In U-turn, Ford ditches plan to unify China sales system after partners push back
Capacity cuts as Ford and its partners embark on “right-sizing” their plants are also likely.
Ford Motor Co has scrapped a plan to create a unified national sales company for China that stoked mistrust of the automaker at its joint venture partners and contributed to a spectacular collapse in sales in the world’s biggest car market.
On the face of it, the plan announced by Ford in June last year to combine sales channels for vehicles manufactured with Chongqing Changan Automobile Co and Jiangling Motors Group made sense. It would promote operational efficiency at its loss-making China operations and is standard practice in most other markets.
But it ignored realities on the ground. Chinese automakers, often in 50-50 partnerships with foreign car makers, are reluctant to lose control over sales decisions, rarely willing to trust each other and loyal to local provinces that are fiercely competitive in their quest for economic growth and tax revenues from vehicle sales.
“I would say there was a lack of deep understanding on how relationships work in China,” Anning Chen, who in October took over as Ford’s third China chief in two years, said in an interview in Shanghai.
It is the first time that Ford, grappling with a host of problems in China that present no quick fix, has disclosed the dropping of the plan - a decision also prompted by a sharp slowdown in China’s economic growth amid the trade war with the United States as well as deeper losses at dealerships.
Many major foreign automakers have 2 or 3 partners in China, involving different marketing and distribution strategies for each partner. Ford is the only one known to have tried combining sales channels for mainstream cars.
Other steps Ford is taking to turn around its China business include launching 30 new or significantly redesigned vehicles over the next three years, reductions in the number of temporary workers at plants, hiring more local Chinese, and putting profits before growth in market share.
Capacity cuts as Ford and its partners embark on “right-sizing” their plants are also likely, Chen said.

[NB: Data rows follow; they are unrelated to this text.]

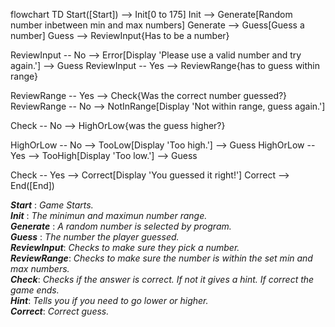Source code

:flowchart TD
 Start([Start]) --> Init[0 to 175]
 Init --> Generate[Random number inbetween min and max numbers]
 Generate --> Guess[Guess a number]
 Guess --> ReviewInput{Has to be a number}

 ReviewInput -- No --> Error[Display 'Please use a valid number and try again.'] --> Guess
 ReviewInput -- Yes --> ReviewRange{has to guess within range}

 ReviewRange -- Yes --> Check{Was the correct number guessed?}
 ReviewRange -- No --> NotInRange[Display 'Not within range, guess again.']

 Check -- No --> HighOrLow{was the guess higher?}
 
 HighOrLow -- No --> TooLow[Display 'Too high.'] --> Guess
 HighOrLow -- Yes --> TooHigh[Display 'Too low.'] --> Guess
 
 Check -- Yes --> Correct[Display 'You guessed it right!']
 Correct --> End([End])

_**Start**_ : _Game Starts._       
_**Init**_ : _The minimun and maximun number range._    
_**Generate**_ : _A random number is selected by program._   
_**Guess**_ : _The number the player guessed._   
_**ReviewInput**_: _Checks to make sure they pick a number._   
_**ReviewRange**_: _Checks to make sure the number is within the set min and max numbers._  
_**Check**_: _Checks if the answer is correct. If not it gives a hint. If correct the game ends._  
_**Hint**_: _Tells you if you need to go lower or higher._  
_**Correct**_: _Correct guess._




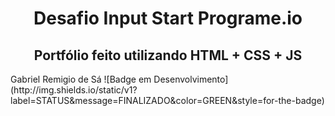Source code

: <h1 align="center"> Desafio Input Start Programe.io </h1>
<h2 align = "center">Portfólio feito utilizando HTML + CSS + JS </h2>
Gabriel Remigio de Sá
![Badge em Desenvolvimento](http://img.shields.io/static/v1?label=STATUS&message=FINALIZADO&color=GREEN&style=for-the-badge)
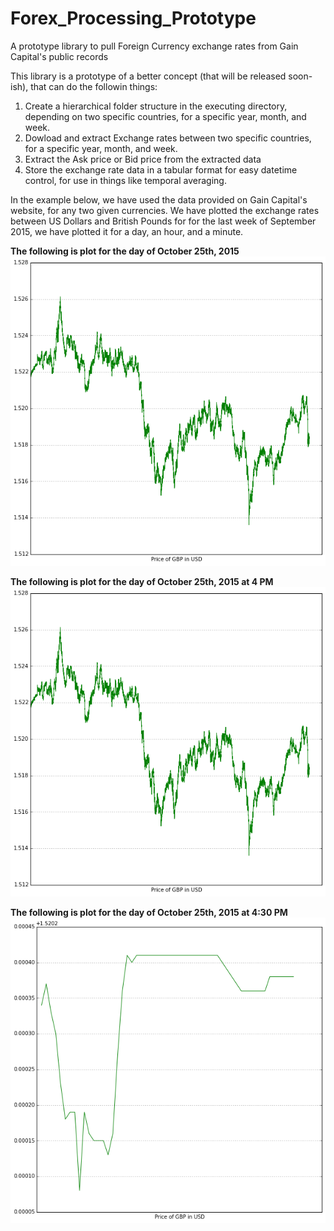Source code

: # Forex_Processing_Prototype
A prototype library to pull Foreign Currency exchange rates from Gain Capital's public records

This library is a prototype of a better concept (that will be released soon-ish), that can do the followin things:

1. Create a hierarchical folder structure in the executing directory, depending on two specific countries, for a specific year, month, and week. 
2. Dowload and extract Exchange rates between two specific countries, for a specific year, month, and week. 
3. Extract the Ask price or Bid price from the extracted data
4. Store the exchange rate data in a tabular format for easy datetime control, for use in things like temporal averaging.


In the example below, we have used the data provided on Gain Capital's website, for any two given currencies.
We have plotted the exchange rates between US Dollars and British Pounds for  for the last week of 
September 2015, we have plotted it for a day, an hour, and a minute.


**The following is plot for the day of October 25th, 2015**
![alt text](https://github.com/tommathewXC/Forex_Processing_Prototype/blob/master/daily.png "Daily data")

**The following is plot for the day of October 25th, 2015 at 4 PM**
![alt text](https://github.com/tommathewXC/Forex_Processing_Prototype/blob/master/daily.png "Hourly data")


**The following is plot for the day of October 25th, 2015 at 4:30 PM**
![alt text](https://github.com/tommathewXC/Forex_Processing_Prototype/blob/master/miunte.png "Minute Data")
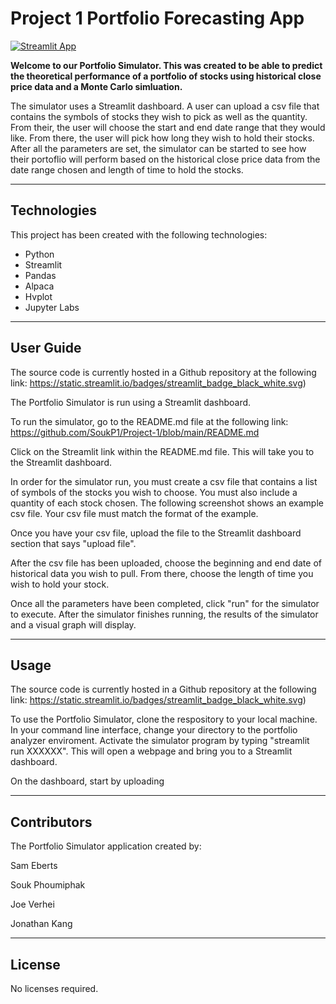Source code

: # Project 1 Portfolio Forecasting App

[![Streamlit App](https://static.streamlit.io/badges/streamlit_badge_black_white.svg)](https://streamlit.io/) 

**Welcome to our Portfolio Simulator. This was created to be able to predict the theoretical performance
of a portfolio of stocks using historical close price data and a Monte Carlo simluation.**

The simulator uses a Streamlit dashboard. A user can upload a csv file that contains the symbols of stocks they wish to pick
as well as the quantity. From their, the user will choose the start and end date range that they would like. From there, the 
user will pick how long they wish to hold their stocks. After all the parameters are set, the simulator can be started to see 
how their portoflio will perform based on the historical close price data from the date range chosen and length of time to hold
the stocks.

---

## Technologies
This project has been created with the following technologies:
* Python
* Streamlit
* Pandas
* Alpaca
* Hvplot
* Jupyter Labs

---

## User Guide

The source code is currently hosted in a Github repository at the following link: 
https://static.streamlit.io/badges/streamlit_badge_black_white.svg)

The Portfolio Simulator is run using a Streamlit dashboard.

To run the simulator, go to the README.md file at the following link: https://github.com/SoukP1/Project-1/blob/main/README.md

Click on the Streamlit link within the README.md file. This will take you to the Streamlit dashboard.

In order for the simulator run, you must create a csv file that contains a list of symbols of the stocks you wish to choose.
You must also include a quantity of each stock chosen. The following screenshot shows an example csv file. Your csv file
must match the format of the example.

Once you have your csv file, upload the file to the Streamlit dashboard section that says "upload file".

After the csv file has been uploaded, choose the beginning and end date of historical data you wish to pull. From there, 
choose the length of time you wish to hold your stock.

Once all the parameters have been completed, click "run" for the simulator to execute. After the simulator finishes running,
the results of the simulator and a visual graph will display.


---

## Usage

The source code is currently hosted in a Github repository at the following link: 
https://static.streamlit.io/badges/streamlit_badge_black_white.svg)

To use the Portfolio Simulator, clone the respository to your local machine. In your command line interface, change your directory to the portfolio analyzer enviroment.
Activate the simulator program by typing "streamlit run XXXXXX". This will open a webpage and bring you to a Streamlit dashboard.

On the dashboard, start by uploading


---

## Contributors

The Portfolio Simulator application created by:

Sam Eberts 

Souk Phoumiphak 

Joe Verhei 

Jonathan Kang

---

## License

No licenses required.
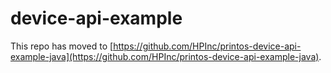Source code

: # device-api-example

This repo has moved to [https://github.com/HPInc/printos-device-api-example-java](https://github.com/HPInc/printos-device-api-example-java).

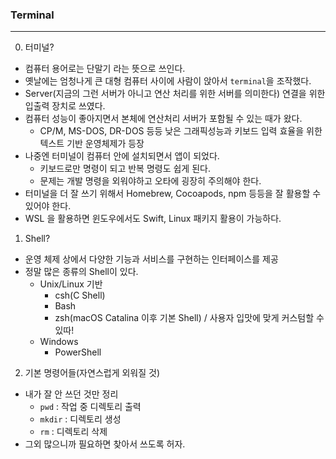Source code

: ### Terminal
---

0. 터미널?
- 컴퓨터 용어로는 단말기 라는 뜻으로 쓰인다.
- 옛날에는 엄청나게 큰 대형 컴퓨터 사이에 사람이 앉아서 `terminal`을 조작했다.
- Server(지금의 그런 서버가 아니고 연산 처리를 위한 서버를 의미한다) 연결을 위한 입출력 장치로 쓰였다.
- 컴퓨터 성능이 좋아지면서 본체에 연산처리 서버가 포함될 수 있는 때가 왔다.
    + CP/M, MS-DOS, DR-DOS 등등 낮은 그래픽성능과 키보드 입력 효율을 위한 텍스트 기반 운영체제가 등장
- 나중엔 터미널이 컴퓨터 안에 설치되면서 앱이 되었다.
    + 키보드로만 명령이 되고 반복 명령도 쉽게 된다.
    + 문제는 개발 명령을 외워야하고 오타에 굉장히 주의해야 한다.
- 터미널을 더 잘 쓰기 위해서 Homebrew, Cocoapods, npm 등등을 잘 활용할 수 있어야 한다.
- WSL 을 활용하면 윈도우에서도 Swift, Linux 패키지 활용이 가능하다.

1. Shell?
- 운영 체제 상에서 다양한 기능과 서비스를 구현하는 인터페이스를 제공
- 정말 많은 종류의 Shell이 있다.
    + Unix/Linux 기반
        * csh(C Shell)
        * Bash
        * zsh(macOS Catalina 이후 기본 Shell) / 사용자 입맛에 맞게 커스텀할 수 있따!
    + Windows
        * PowerShell

2. 기본 명령어들(자연스럽게 외워질 것)
- 내가 잘 안 쓰던 것만 정리
    + `pwd` : 작업 중 디렉토리 출력
    + `mkdir` : 디렉토리 생성
    + `rm` : 디렉토리 삭제
- 그외 많으니까 필요하면 찾아서 쓰도록 허자.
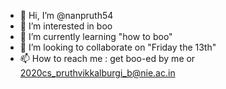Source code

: - 👋 Hi, I’m @nanpruth54
- 👀 I’m interested in boo
- 🌱 I’m currently learning "how to boo"
- 💞️ I’m looking to collaborate on "Friday the 13th"
- 📫 How to reach me : get boo-ed by me or 2020cs_pruthvikkalburgi_b@nie.ac.in

<!---
nanpruth54/nanpruth54 is a ✨ special ✨ repository because its `README.md` (this file) appears on your GitHub profile.
You can click the Preview link to take a look at your changes.
--->
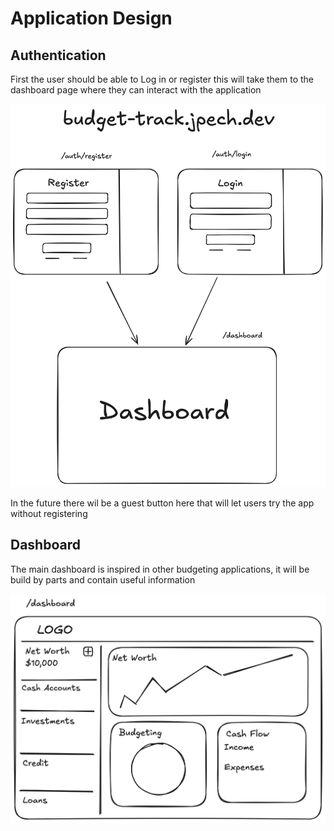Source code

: # Application Design

## Authentication

First the user should be able to Log in or register this will take them to 
the dashboard page where they can interact with the application

![Auth Wireframe](./assets/auth-wireframe.png)

In the future there wil be a guest button here that will let users try the app without registering

## Dashboard

The main dashboard is inspired in other budgeting applications, it will be build by parts and contain useful information

![Dashboard Wireframe](./assets/dashboard-wireframe.png)
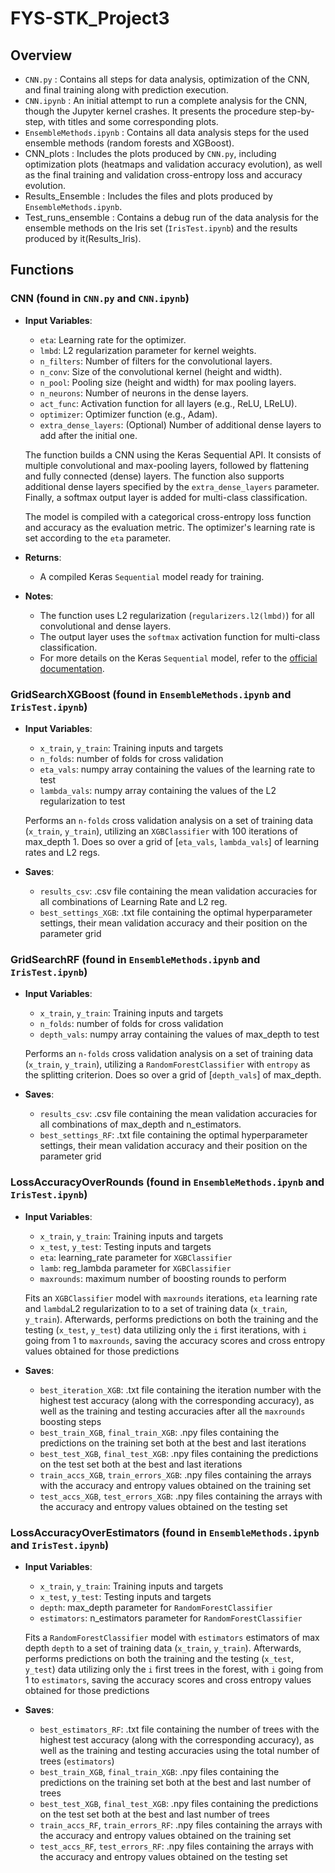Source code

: # FYS-STK_Project3
## Overview
- `CNN.py`                : Contains all steps for data analysis, optimization of the CNN, and final training along with prediction execution.
- `CNN.ipynb`             : An initial attempt to run a complete analysis for the CNN, though the Jupyter kernel crashes. It presents the procedure step-by-step, with titles and some corresponding plots.
- `EnsembleMethods.ipynb` : Contains all data analysis steps for the used ensemble methods (random forests and XGBoost).
- CNN_plots          : Includes the plots produced by `CNN.py`, including optimization plots (heatmaps and validation accuracy evolution), as well as the final training and validation cross-entropy loss and accuracy evolution.
- Results_Ensemble   : Includes the files and plots produced by `EnsembleMethods.ipynb`.
- Test_runs_ensemble : Contains a debug run of the data analysis for the ensemble methods on the Iris set (`IrisTest.ipynb`) and the results produced by it(Results_Iris).

  

## Functions
### CNN (found in `CNN.py` and `CNN.ipynb`)
- **Input Variables**:
  - `eta`: Learning rate for the optimizer.
  - `lmbd`: L2 regularization parameter for kernel weights.
  - `n_filters`: Number of filters for the convolutional layers.
  - `n_conv`: Size of the convolutional kernel (height and width).
  - `n_pool`: Pooling size (height and width) for max pooling layers.
  - `n_neurons`: Number of neurons in the dense layers.
  - `act_func`: Activation function for all layers (e.g., ReLU, LReLU).
  - `optimizer`: Optimizer function (e.g., Adam).
  - `extra_dense_layers`: (Optional) Number of additional dense layers to add after the initial one.

  The function builds a CNN using the Keras Sequential API. It consists of multiple convolutional and max-pooling layers, followed by flattening and fully connected (dense) layers. The function also supports additional dense layers specified by the `extra_dense_layers` parameter. Finally, a softmax output layer is added for multi-class classification.

  The model is compiled with a categorical cross-entropy loss function and accuracy as the evaluation metric. The optimizer's learning rate is set according to the `eta` parameter.

- **Returns**:
  - A compiled Keras `Sequential` model ready for training.

- **Notes**:
  - The function uses L2 regularization (`regularizers.l2(lmbd)`) for all convolutional and dense layers.
  - The output layer uses the `softmax` activation function for multi-class classification.
  - For more details on the Keras `Sequential` model, refer to the [official documentation](https://www.tensorflow.org/api_docs/python/tf/keras/Sequential).


### GridSearchXGBoost (found in `EnsembleMethods.ipynb` and `IrisTest.ipynb`)
- **Input Variables**:
  - `x_train`, `y_train`: Training inputs and targets
  - `n_folds`: number of folds for cross validation
  - `eta_vals`: numpy array containing the values of the learning rate to test 
  - `lambda_vals`: numpy array containing the values of the L2 regularization to test
  
  Performs an `n-folds` cross validation analysis on a set of training data (`x_train`, `y_train`),
  utilizing an `XGBClassifier` with 100 iterations of max_depth 1. Does so over a grid of [`eta_vals`, `lambda_vals`]
  of learning rates and L2 regs. 
- **Saves**:
  - `results_csv`: .csv file containing the mean validation accuracies for all combinations of Learning Rate and L2 reg.
  - `best_settings_XGB`: .txt file containing the optimal hyperparameter settings, their mean validation accuracy and their position on the parameter grid

### GridSearchRF (found in `EnsembleMethods.ipynb` and `IrisTest.ipynb`)
- **Input Variables**:
  - `x_train`, `y_train`: Training inputs and targets
  - `n_folds`: number of folds for cross validation
  - `depth_vals`: numpy array containing the values of max_depth to test 
  
  Performs an `n-folds` cross validation analysis on a set of training data (`x_train`, `y_train`),
  utilizing a `RandomForestClassifier` with `entropy` as the splitting criterion. Does so over a grid of [`depth_vals`]
  of max_depth. 
- **Saves**:
  - `results_csv`: .csv file containing the mean validation accuracies for all combinations of max_depth and n_estimators.
  - `best_settings_RF`: .txt file containing the optimal hyperparameter settings, their mean validation accuracy and their position on the parameter grid

### LossAccuracyOverRounds (found in `EnsembleMethods.ipynb` and `IrisTest.ipynb`)
- **Input Variables**:
  - `x_train`, `y_train`: Training inputs and targets
  - `x_test`, `y_test`: Testing inputs and targets
  - `eta`: learning_rate parameter for `XGBClassifier` 
  - `lamb`: reg_lambda parameter for `XGBClassifier`
  - `maxrounds`: maximum number of boosting rounds to perform
  
  Fits an `XGBClassifier` model with `maxrounds` iterations, `eta` learning rate and `lambda`L2 regularization to 
  to a set of training data (`x_train`, `y_train`). Afterwards, performs predictions on both the training and the
  testing (`x_test`, `y_test`) data utilizing only the `i` first iterations, with `i` going from 1 to `maxrounds`,
  saving the accuracy scores and cross entropy values obtained for those predictions
- **Saves**:
  - `best_iteration_XGB`: .txt file containing the iteration number with the highest test accuracy (along with the corresponding accuracy), as well as the training and testing accuracies after all the `maxrounds` boosting steps
  - `best_train_XGB`, `final_train_XGB`: .npy files containing the predictions on the training set both at the best and last iterations
  - `best_test_XGB`, `final_test_XGB`: .npy files containing the predictions on the test set both at the best and last iterations
  - `train_accs_XGB`, `train_errors_XGB`: .npy files containing the arrays with the accuracy and entropy values obtained on the training set
  - `test_accs_XGB`, `test_errors_XGB`: .npy files containing the arrays with the accuracy and entropy values obtained on the testing set

### LossAccuracyOverEstimators (found in `EnsembleMethods.ipynb` and `IrisTest.ipynb`)
- **Input Variables**:
  - `x_train`, `y_train`: Training inputs and targets
  - `x_test`, `y_test`: Testing inputs and targets
  - `depth`: max_depth parameter for `RandomForestClassifier` 
  - `estimators`: n_estimators parameter for `RandomForestClassifier`
  
  Fits a `RandomForestClassifier` model with `estimators` estimators of max depth `depth` to a set of training data (`x_train`, `y_train`). 
  Afterwards, performs predictions on both the training and the testing (`x_test`, `y_test`) data utilizing only the `i` first trees in the forest, 
  with `i` going from 1 to `estimators`, saving the accuracy scores and cross entropy values obtained for those predictions
- **Saves**:
  - `best_estimators_RF`: .txt file containing the number of trees with the highest test accuracy (along with the corresponding accuracy), as well as the training and testing accuracies using the total number of trees (`estimators`) 
  - `best_train_XGB`, `final_train_XGB`: .npy files containing the predictions on the training set both at the best and last number of trees
  - `best_test_XGB`, `final_test_XGB`: .npy files containing the predictions on the test set both at the best and last number of trees
  - `train_accs_RF`, `train_errors_RF`: .npy files containing the arrays with the accuracy and entropy values obtained on the training set
  - `test_accs_RF`, `test_errors_RF`: .npy files containing the arrays with the accuracy and entropy values obtained on the testing set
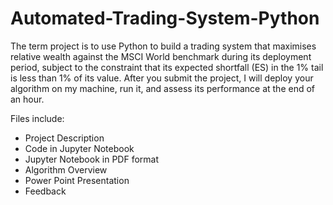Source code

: # Automated-Trading-System-Python

The term project is to use Python to build a trading system that maximises relative wealth
against the MSCI World benchmark during its deployment period, subject to the constraint that
its expected shortfall (ES) in the 1% tail is less than 1% of its value. After you submit the
project, I will deploy your algorithm on my machine, run it, and assess its performance at the
end of an hour.

Files include:
- Project Description
- Code in Jupyter Notebook
- Jupyter Notebook in PDF format
- Algorithm Overview 
- Power Point Presentation
- Feedback 

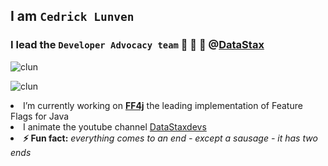 ## I am `Cedrick Lunven` 

### I lead the `Developer Advocacy team` 🥑 🥑 🥑 @[DataStax](datastax.com)
<p ><img src="https://komarev.com/ghpvc/?username=clun&label=Profile%20views&color=0e75b6&style=flat" alt="clun" /> </p>

<p><img src="https://github-readme-stats.vercel.app/api?username=clun&show_icons=true&locale=en" alt="clun" /></p>

<p>
  <li>I’m currently working on <b><a href="ff4j.org"/>FF4j</a></b> the leading implementation of Feature Flags for Java
  <li>I animate the youtube channel <a href="https://www.youtube.com/c/DataStaxDevs">DataStaxdevs</a>
<li><b>⚡ Fun fact:</b> <i>everything comes to an end - except a sausage -  it has two ends</i>
</p>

A recovery would help relieve pressure on the US automaker which is also scrambling to end losses in Europe through plant closures and layoffs. It would also mitigate the risk that Ford ends up a marginal player in China - a market with annual sales of some 28 million vehicles that many foreign automakers now consider their most important.
The slide in Ford’s sales has been unprecedented for a major global automaker in China. After a peak of 1.08 million vehicles in 2016, sales began faltering in late 2017, then nearly halved last year to 504,488, according to consultancy IHS Markit.
IHS forecasts Ford’s sales will tumble further to 382,882 this year, while LMC Automotive predicts Ford’s China market share will fall to 1.4% compared to 3.8% in 2016.